• YOUR INSTRUCTIONS:
Print out every line of the material exactly. Include no pictures.

• DATA EXTRACTS:
____________

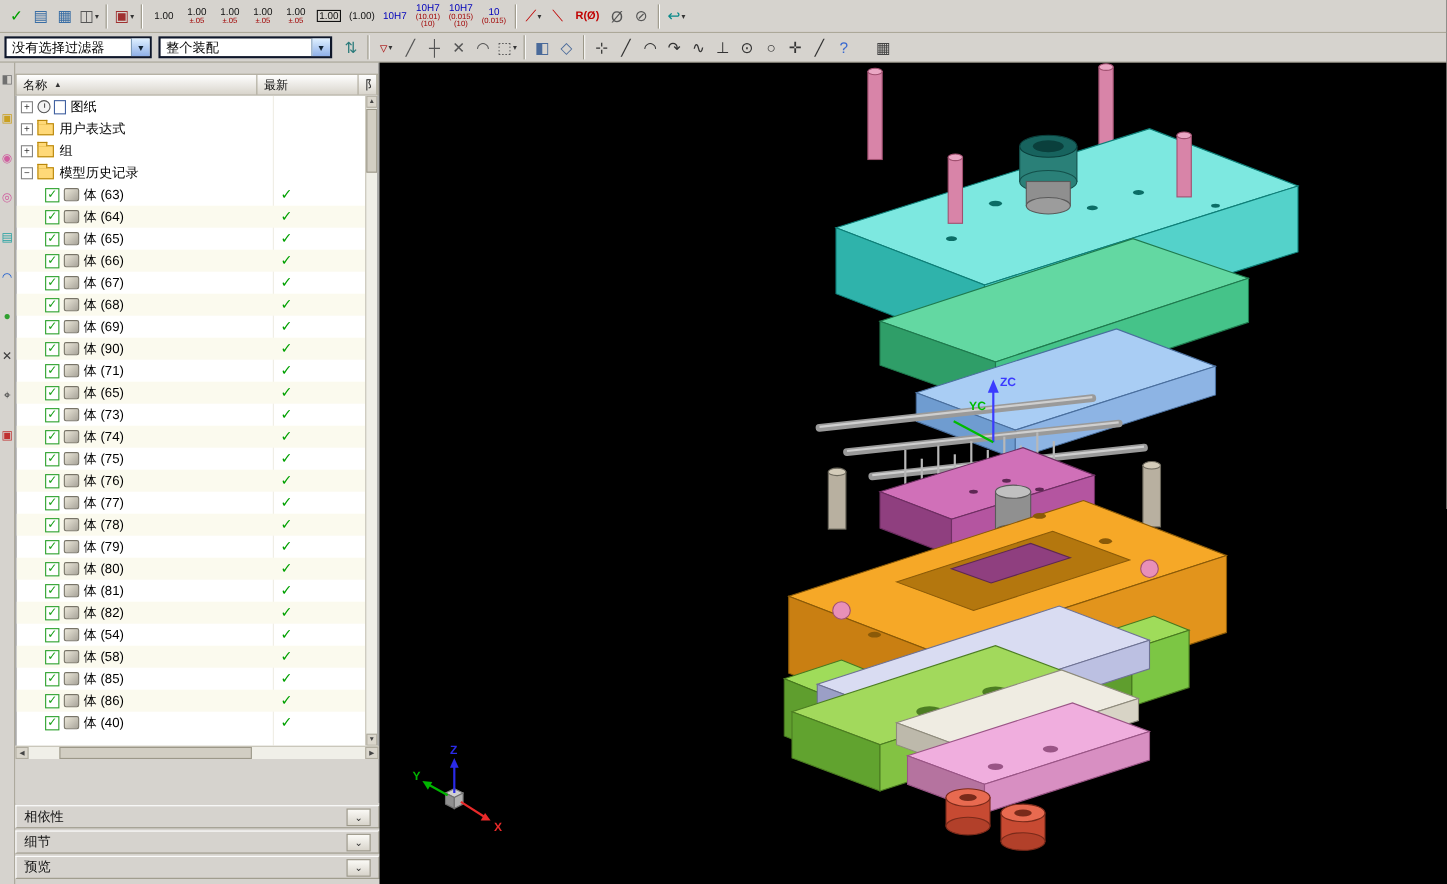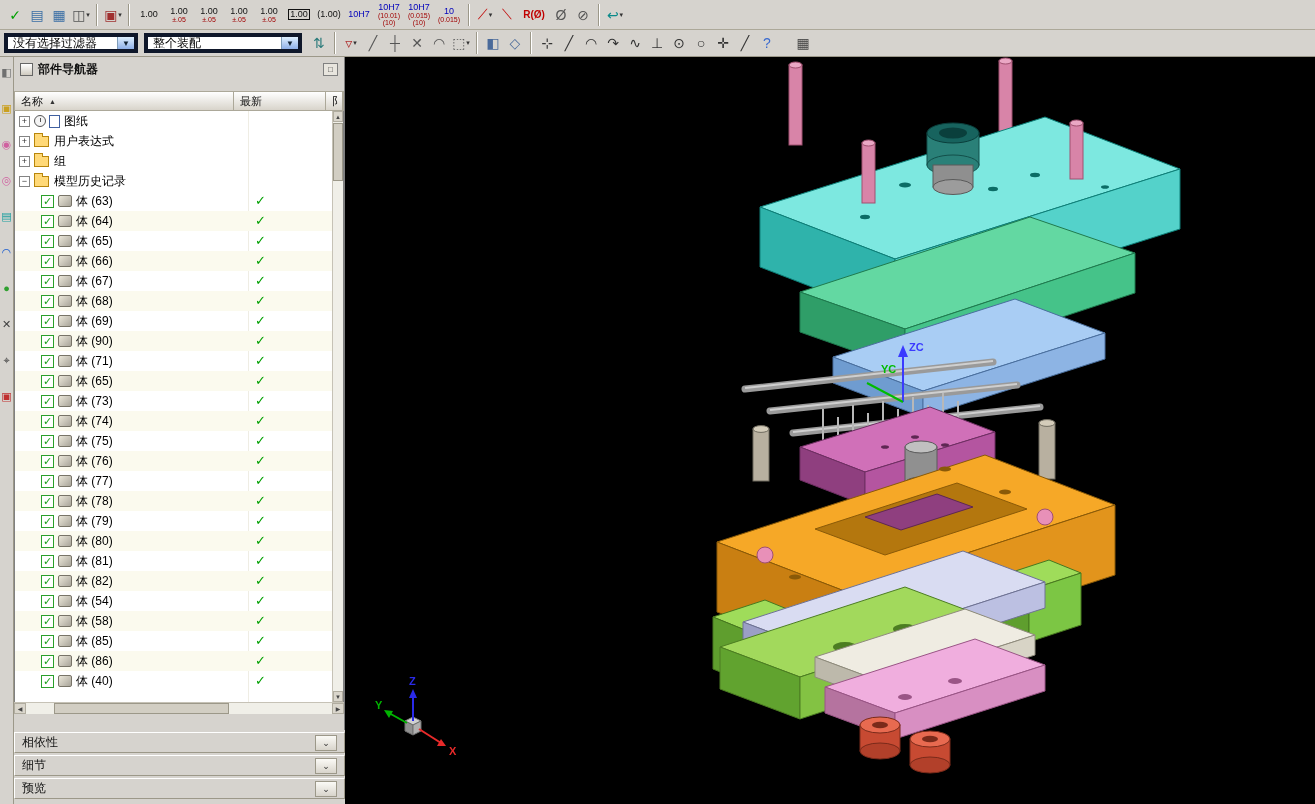--- a/index.html
+++ b/index.html
@@ -15,21 +15,21 @@
   .tb-btn { min-width:22px; height:24px; display:flex; align-items:center; justify-content:center;
     font-size:14px; color:#444; border:1px solid transparent; position:relative; }
   .tb-btn.wide { min-width:32px; font-size:10px; font-weight:bold; }
   .tb-btn .dd { font-size:7px; color:#333; margin-left:1px; }
   .sep { width:2px; height:22px; border-left:1px solid #9c9889; border-right:1px solid #ffffff; margin:0 4px; }
   .dim-btn { min-width:30px; height:27px; display:flex; flex-direction:column; align-items:center;
     justify-content:center; line-height:1; padding:0 2px; border:1px solid transparent; }
   .dim-main { font-size:9px; color:#111; }
   .dim-main.boxed { border:1px solid #111; padding:0 1px; }
   .dim-sub, .dim-sub2 { font-size:7px; color:#a00000; }
-  .combo { display:flex; height:20px; border:4px solid #0f172a; background:#fff; align-items:center; margin-right:6px; }
+  .combo { display:flex; height:20px; border:2px solid #0f172a; background:#fff; align-items:center; margin-right:6px; }
   .combo .txt { padding:0 5px; font-size:12px; color:#000; white-space:nowrap; overflow:hidden; }
   .combo .cbtn { width:17px; height:100%; background:linear-gradient(#dff0ff,#8fb0e8); border-left:1px solid #7f9db9;
     display:flex; align-items:center; justify-content:center; font-size:8px; color:#123; }
   .grid-btn { margin-left:14px; }
 
   
   .left-strip { position:absolute; left:0; top:57px; width:14px; height:747px; background:#d6d3ce;
     border-right:1px solid #9c9889; display:flex; flex-direction:column; align-items:center; padding-top:8px; gap:22px; }
   .strip-ic { width:13px; height:14px; font-size:11px; line-height:14px; text-align:center; overflow:hidden; }
 
@@ -416,26 +416,20 @@
         </div>
 
         <div class="strip-ic tb-btn" style="min-width:13px;height:14px;">
           <span style="color: rgb(192, 48, 48);">▣</span>
         </div>
 
     </div>
   </div>
 
   <div class="navigator">
-    <div class="nav-title">
-      <span class="t-ic"></span>
-      <span>部件导航器</span>
-      <span class="spacer"></span>
-      <span class="win-btn">□</span>
-    </div>
     <div class="nav-gap"></div>
     <div class="colhdr">
       <div class="c c-name">
         <span>名称</span>
         <span class="sort">▲</span>
       </div>
       <div class="c c-status">
         <span>最新</span>
       </div>
       <div class="c c-extra">

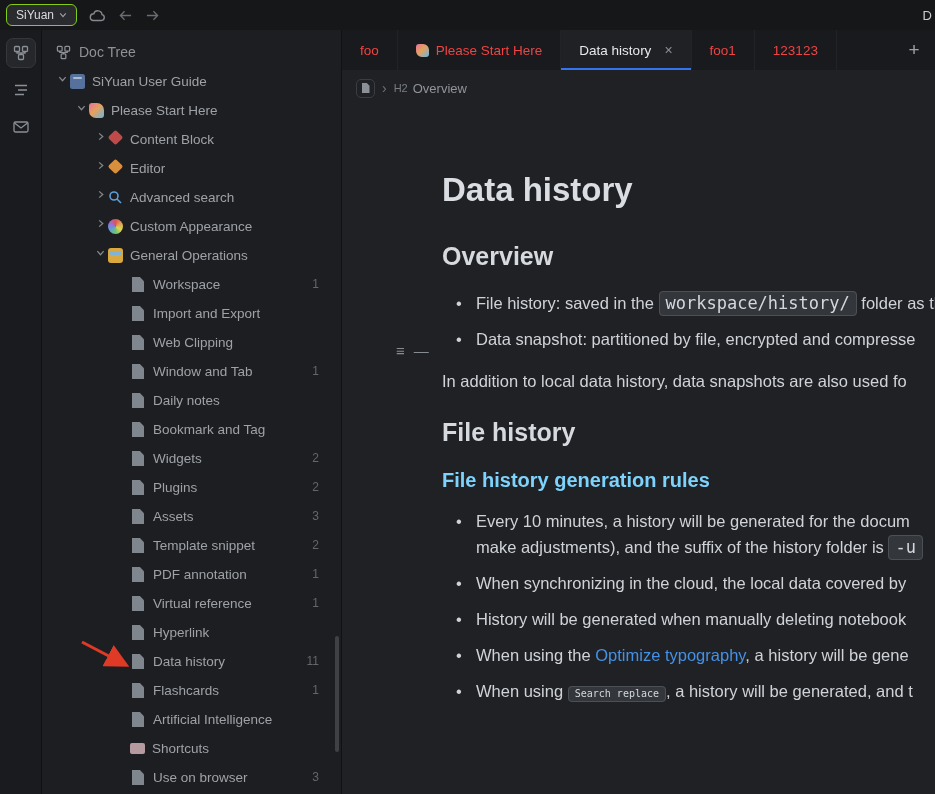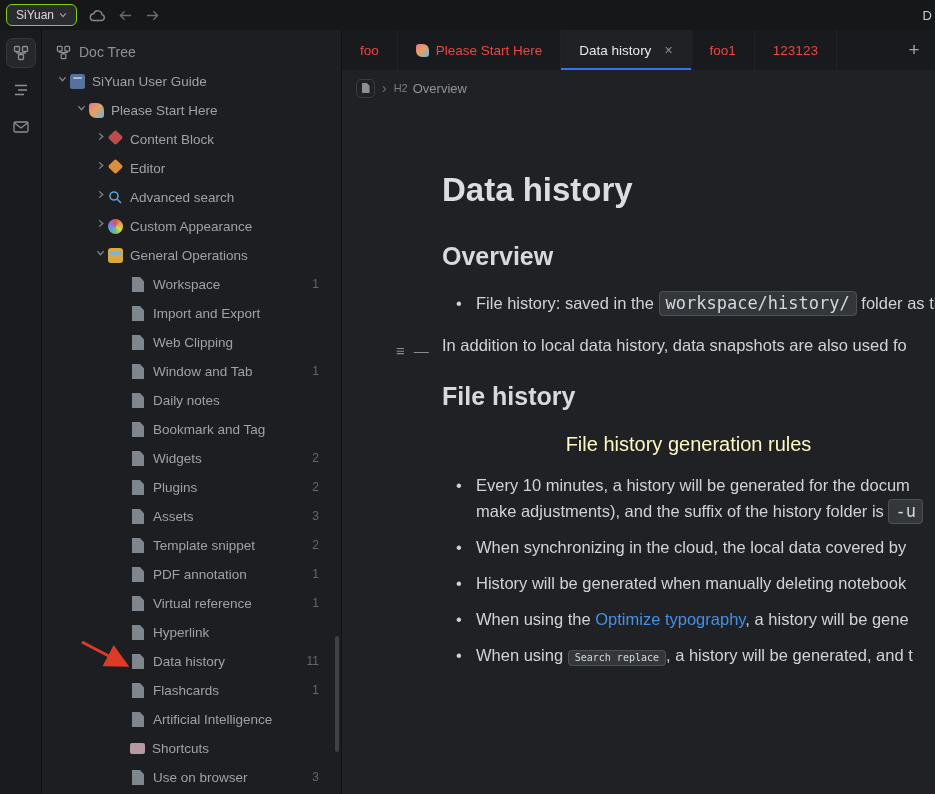--- a/index.html
+++ b/index.html
@@ -62,21 +62,21 @@
   .breadcrumb { height:36px; display:flex; align-items:center; gap:7px; padding:0 14px; color:#8f939a; font-size:13px; flex:none; }
   .bc-docicon { width:19px; height:19px; border:1px solid #3a3d41; border-radius:5px; display:flex; align-items:center; justify-content:center; cursor:pointer; }
   .bc-docicon i { display:block; width:8px; height:10px; background:#8b9096; clip-path:polygon(0 0,66% 0,100% 28%,100% 100%,0 100%); }
   .bc-sep { color:#6e7277; font-size:14px; }
   .bc-htag { font-size:11px; color:#787d84; margin-right:-2px; }
   
   .editor { flex:1; position:relative; overflow:hidden; padding:64px 0 0 100px; }
   .editor h1 { font-size:33px; font-weight:700; color:#dadee3; margin:0 0 30px; line-height:40px; white-space:nowrap; }
   .editor h2 { font-size:25px; font-weight:700; color:#d6dade; margin:22px 0 18px; line-height:32px; white-space:nowrap; }
   .editor h2:first-of-type { margin-top:0; }
-  .editor h3 { font-size:20px; font-weight:400; color:#fef9c3; margin:16px 0 14px; line-height:28px; white-space:nowrap;text-align:center; }
+  .editor h3 { font-size:20px; font-weight:700; color:#7dd3fc; margin:16px 0 14px; line-height:28px; white-space:nowrap; }
   .editor p { font-size:16.5px; color:#cfd3d8; margin:0 0 14px; line-height:26px; white-space:nowrap; }
   .editor ul { list-style:none; margin:12px 0 16px; padding-left:34px; }
   .editor li { position:relative; margin-bottom:10px; font-size:16.5px; color:#cfd3d8; line-height:26px; white-space:nowrap; }
   .editor li::before { content:"•"; position:absolute; left:-20px; top:0; color:#cfd3d8; }
   code { font-family:"DejaVu Sans Mono","Liberation Mono",monospace; font-size:17px; color:#d4d8dd;
     background:#33373c; border:1px solid #4b5056; border-radius:4px; padding:1px 6px 2px; }
   code.small { font-size:10px; }
   .link { color:#4491e6; cursor:pointer; }
   .gutter { position:absolute; left:54px; top:236px; display:flex; gap:9px; color:#878c92; font-size:15px; }
   .gutter span { cursor:pointer; }
@@ -382,20 +382,23 @@
 
         <h1>Data history</h1>
 
         <h2>Overview</h2>
 
 
         <ul>
           <li>
             <span>File history: saved in the </span><code>workspace/history/</code><span> folder as the o</span>
           </li>
+          <li>
+            <span>Data snapshot: partitioned by file, encrypted and compresse</span>
+          </li>
         </ul>
 
         <p><span>In addition to local data history, data snapshots are also used fo</span></p>
 
         <h2>File history</h2>
 
         <h3>File history generation rules</h3>
 
         <ul>
           <li>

____________

• PROBLEM SOLUTION:
--- a/index.html
+++ b/index.html
@@ -15,21 +15,21 @@
   .tb-btn { min-width:22px; height:24px; display:flex; align-items:center; justify-content:center;
     font-size:14px; color:#444; border:1px solid transparent; position:relative; }
   .tb-btn.wide { min-width:32px; font-size:10px; font-weight:bold; }
   .tb-btn .dd { font-size:7px; color:#333; margin-left:1px; }
   .sep { width:2px; height:22px; border-left:1px solid #9c9889; border-right:1px solid #ffffff; margin:0 4px; }
   .dim-btn { min-width:30px; height:27px; display:flex; flex-direction:column; align-items:center;
     justify-content:center; line-height:1; padding:0 2px; border:1px solid transparent; }
   .dim-main { font-size:9px; color:#111; }
   .dim-main.boxed { border:1px solid #111; padding:0 1px; }
   .dim-sub, .dim-sub2 { font-size:7px; color:#a00000; }
-  .combo { display:flex; height:20px; border:4px solid #0f172a; background:#fff; align-items:center; margin-right:6px; }
+  .combo { display:flex; height:20px; border:2px solid #0f172a; background:#fff; align-items:center; margin-right:6px; }
   .combo .txt { padding:0 5px; font-size:12px; color:#000; white-space:nowrap; overflow:hidden; }
   .combo .cbtn { width:17px; height:100%; background:linear-gradient(#dff0ff,#8fb0e8); border-left:1px solid #7f9db9;
     display:flex; align-items:center; justify-content:center; font-size:8px; color:#123; }
   .grid-btn { margin-left:14px; }
 
   
   .left-strip { position:absolute; left:0; top:57px; width:14px; height:747px; background:#d6d3ce;
     border-right:1px solid #9c9889; display:flex; flex-direction:column; align-items:center; padding-top:8px; gap:22px; }
   .strip-ic { width:13px; height:14px; font-size:11px; line-height:14px; text-align:center; overflow:hidden; }
 
@@ -416,26 +416,20 @@
         </div>
 
         <div class="strip-ic tb-btn" style="min-width:13px;height:14px;">
           <span style="color: rgb(192, 48, 48);">▣</span>
         </div>
 
     </div>
   </div>
 
   <div class="navigator">
-    <div class="nav-title">
-      <span class="t-ic"></span>
-      <span>部件导航器</span>
-      <span class="spacer"></span>
-      <span class="win-btn">□</span>
-    </div>
     <div class="nav-gap"></div>
     <div class="colhdr">
       <div class="c c-name">
         <span>名称</span>
         <span class="sort">▲</span>
       </div>
       <div class="c c-status">
         <span>最新</span>
       </div>
       <div class="c c-extra">

--- a/index.html
+++ b/index.html
@@ -62,21 +62,21 @@
   .breadcrumb { height:36px; display:flex; align-items:center; gap:7px; padding:0 14px; color:#8f939a; font-size:13px; flex:none; }
   .bc-docicon { width:19px; height:19px; border:1px solid #3a3d41; border-radius:5px; display:flex; align-items:center; justify-content:center; cursor:pointer; }
   .bc-docicon i { display:block; width:8px; height:10px; background:#8b9096; clip-path:polygon(0 0,66% 0,100% 28%,100% 100%,0 100%); }
   .bc-sep { color:#6e7277; font-size:14px; }
   .bc-htag { font-size:11px; color:#787d84; margin-right:-2px; }
   
   .editor { flex:1; position:relative; overflow:hidden; padding:64px 0 0 100px; }
   .editor h1 { font-size:33px; font-weight:700; color:#dadee3; margin:0 0 30px; line-height:40px; white-space:nowrap; }
   .editor h2 { font-size:25px; font-weight:700; color:#d6dade; margin:22px 0 18px; line-height:32px; white-space:nowrap; }
   .editor h2:first-of-type { margin-top:0; }
-  .editor h3 { font-size:20px; font-weight:400; color:#fef9c3; margin:16px 0 14px; line-height:28px; white-space:nowrap;text-align:center; }
+  .editor h3 { font-size:20px; font-weight:700; color:#7dd3fc; margin:16px 0 14px; line-height:28px; white-space:nowrap; }
   .editor p { font-size:16.5px; color:#cfd3d8; margin:0 0 14px; line-height:26px; white-space:nowrap; }
   .editor ul { list-style:none; margin:12px 0 16px; padding-left:34px; }
   .editor li { position:relative; margin-bottom:10px; font-size:16.5px; color:#cfd3d8; line-height:26px; white-space:nowrap; }
   .editor li::before { content:"•"; position:absolute; left:-20px; top:0; color:#cfd3d8; }
   code { font-family:"DejaVu Sans Mono","Liberation Mono",monospace; font-size:17px; color:#d4d8dd;
     background:#33373c; border:1px solid #4b5056; border-radius:4px; padding:1px 6px 2px; }
   code.small { font-size:10px; }
   .link { color:#4491e6; cursor:pointer; }
   .gutter { position:absolute; left:54px; top:236px; display:flex; gap:9px; color:#878c92; font-size:15px; }
   .gutter span { cursor:pointer; }
@@ -382,20 +382,23 @@
 
         <h1>Data history</h1>
 
         <h2>Overview</h2>
 
 
         <ul>
           <li>
             <span>File history: saved in the </span><code>workspace/history/</code><span> folder as the o</span>
           </li>
+          <li>
+            <span>Data snapshot: partitioned by file, encrypted and compresse</span>
+          </li>
         </ul>
 
         <p><span>In addition to local data history, data snapshots are also used fo</span></p>
 
         <h2>File history</h2>
 
         <h3>File history generation rules</h3>
 
         <ul>
           <li>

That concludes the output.